追われてないと、走ってる実感がない。
ある方からある場所で、「今年はなにができましたか?」と質問を受けた。
あわてて考え、もごもごと口にしたのは、仕事のことだった。あの本も出せたし、あの本に取りかかることもできた。収穫も、種まきも、どっちもできた。どうにかなんとか、会社も順調だ。浮かんだのはせいぜい、そんなことだ。
でもなあ、と思う。仕事じゃないところで、今年なにができたんだろう。
いつのまにか「成長」ということばを、職能的な文脈でのみ使っている自分がいる。それも悪くはないんだけど、たぶんここから劇的に文章がうまくなる、みたいなことはないと思うし、そもそもこの二十年くらい、あんまりにもプライベートを粗末に扱ってきた。ないがしろにし、あとまわしにしてきた。

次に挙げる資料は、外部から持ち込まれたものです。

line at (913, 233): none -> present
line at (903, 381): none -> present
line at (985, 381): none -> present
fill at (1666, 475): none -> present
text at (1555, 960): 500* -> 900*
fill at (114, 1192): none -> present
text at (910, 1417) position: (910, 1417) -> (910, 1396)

その態度はきっと、仕事上での雑さやルーズさにもつながっていくんだろう。
よく言われる「ていねいな暮らし」ということばには、若干の違和感がある。ずっとフリーランスでライターをやってきたからなのか、個人的な性格の問題なのか、「追われていないと、走っている実感を得られない」みたいな困った性分がある。自分で自分の首を絞めるような働き方を、ついつい選んでしまっている。

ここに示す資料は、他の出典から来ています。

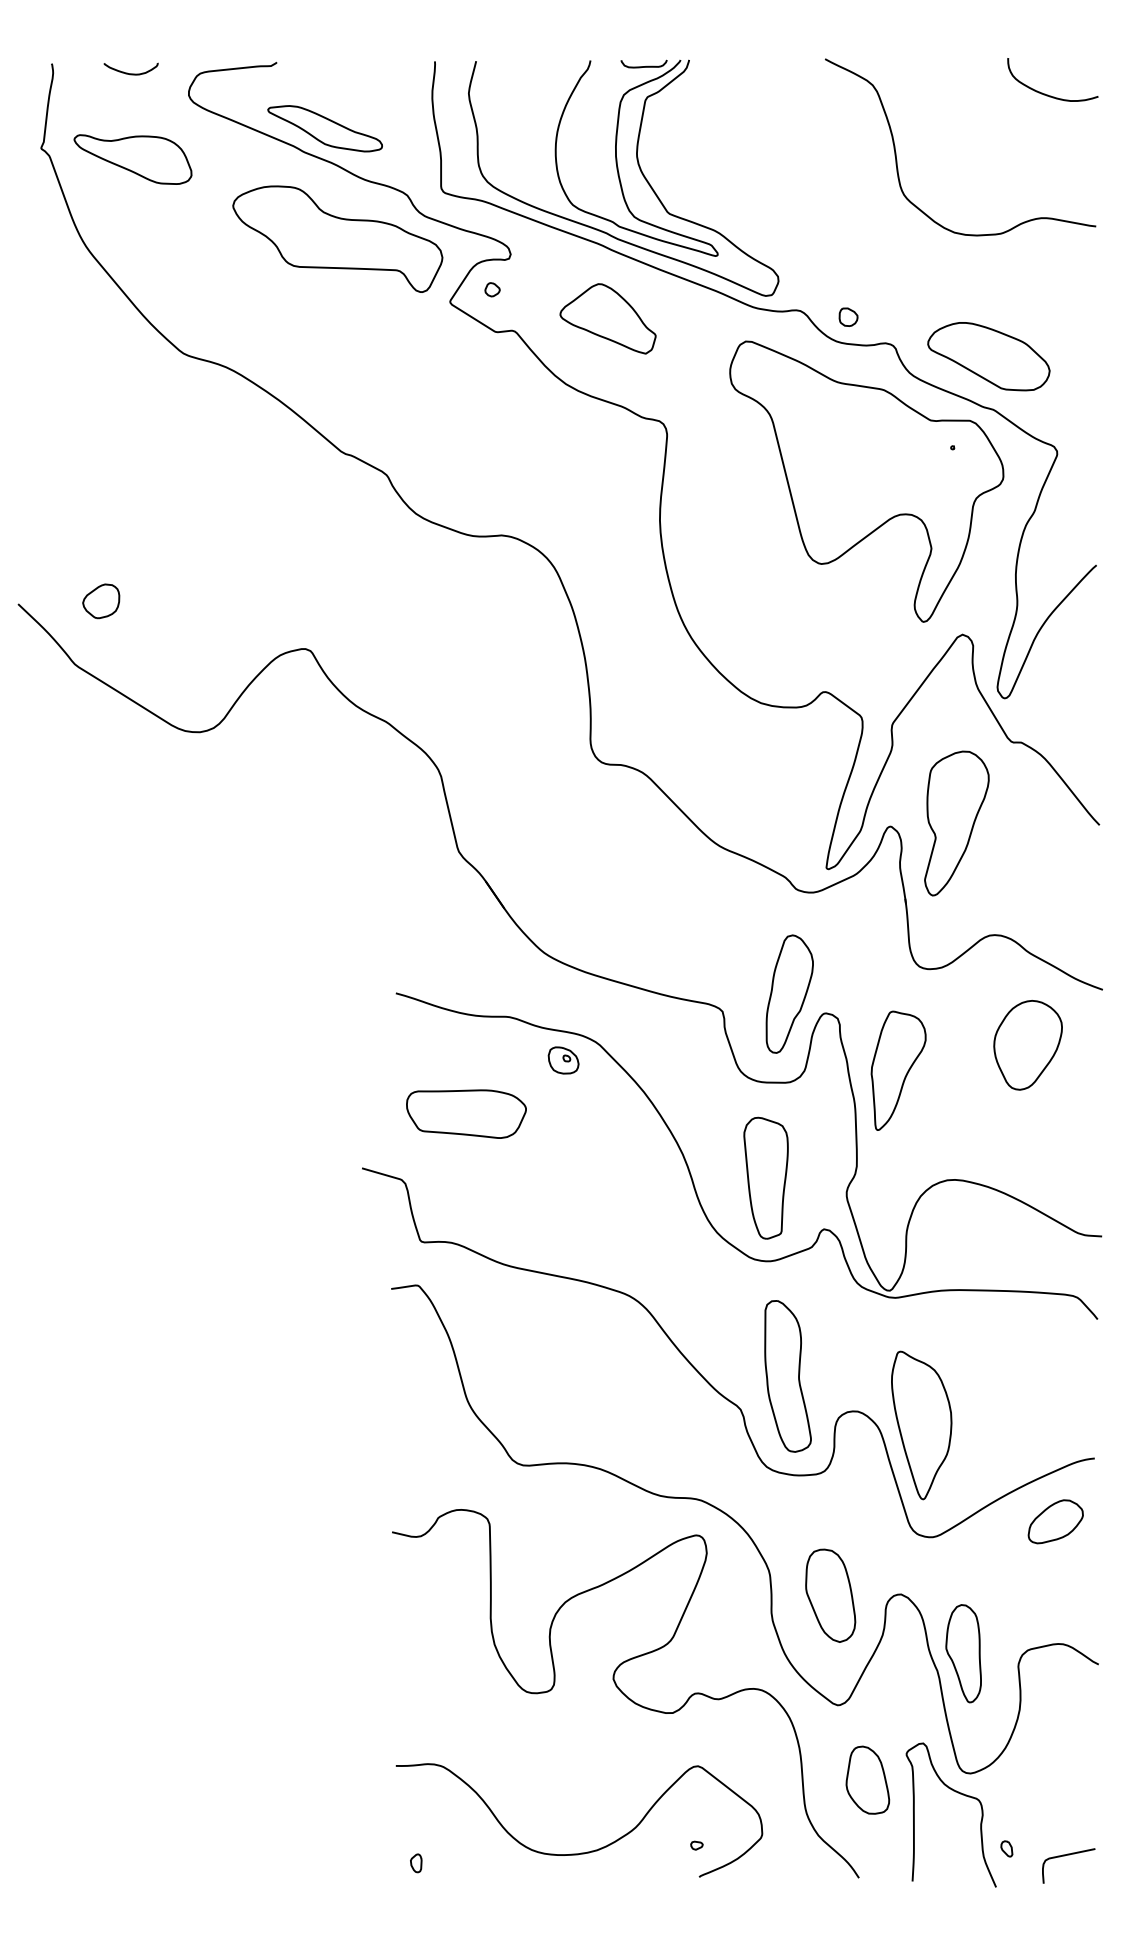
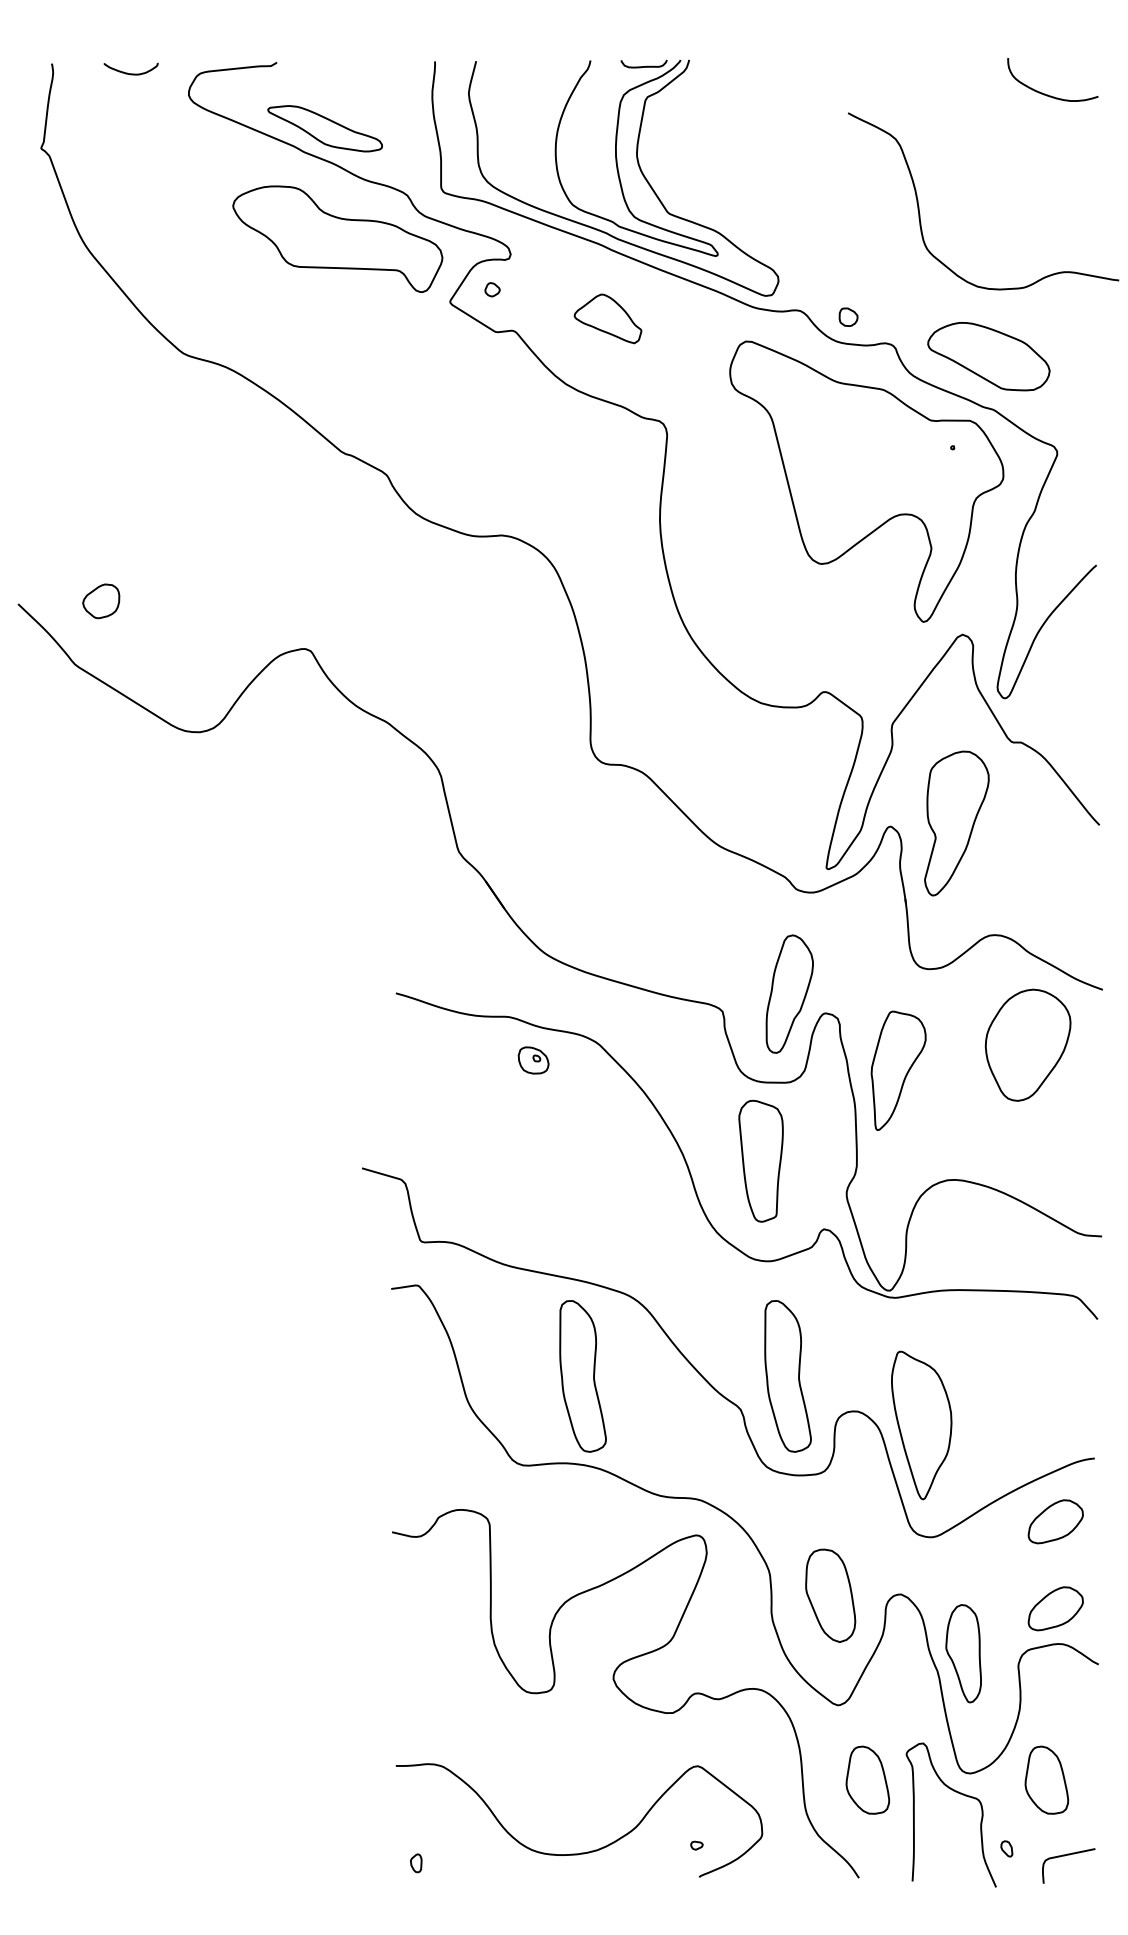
part at (132, 159): present -> none
curve at (897, 159) position: (897, 159) -> (920, 213)
part at (607, 318) size: 98x72 px -> 70x52 px
part at (1027, 1045) size: 70x91 px -> 88x114 px
part at (563, 1060) position: (563, 1060) -> (533, 1060)
part at (466, 1113): present -> none
part at (765, 1177) position: (765, 1177) -> (760, 1160)
part at (582, 1376): none -> present
part at (1055, 1608): none -> present
part at (1046, 1779): none -> present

でも、「仕事に追われまくってる」のは、「プライベートから逃げ回ってる」ことでもあるんだよなあ。来年は、プライベートで「これができました」と言えるようなこと、なにかやろう。それができる自分であろう。
いまはとにかく、たっくさんの「資料じゃない本」を読みたいです。これはもう、老眼がはじまる前にやっとかないとねー。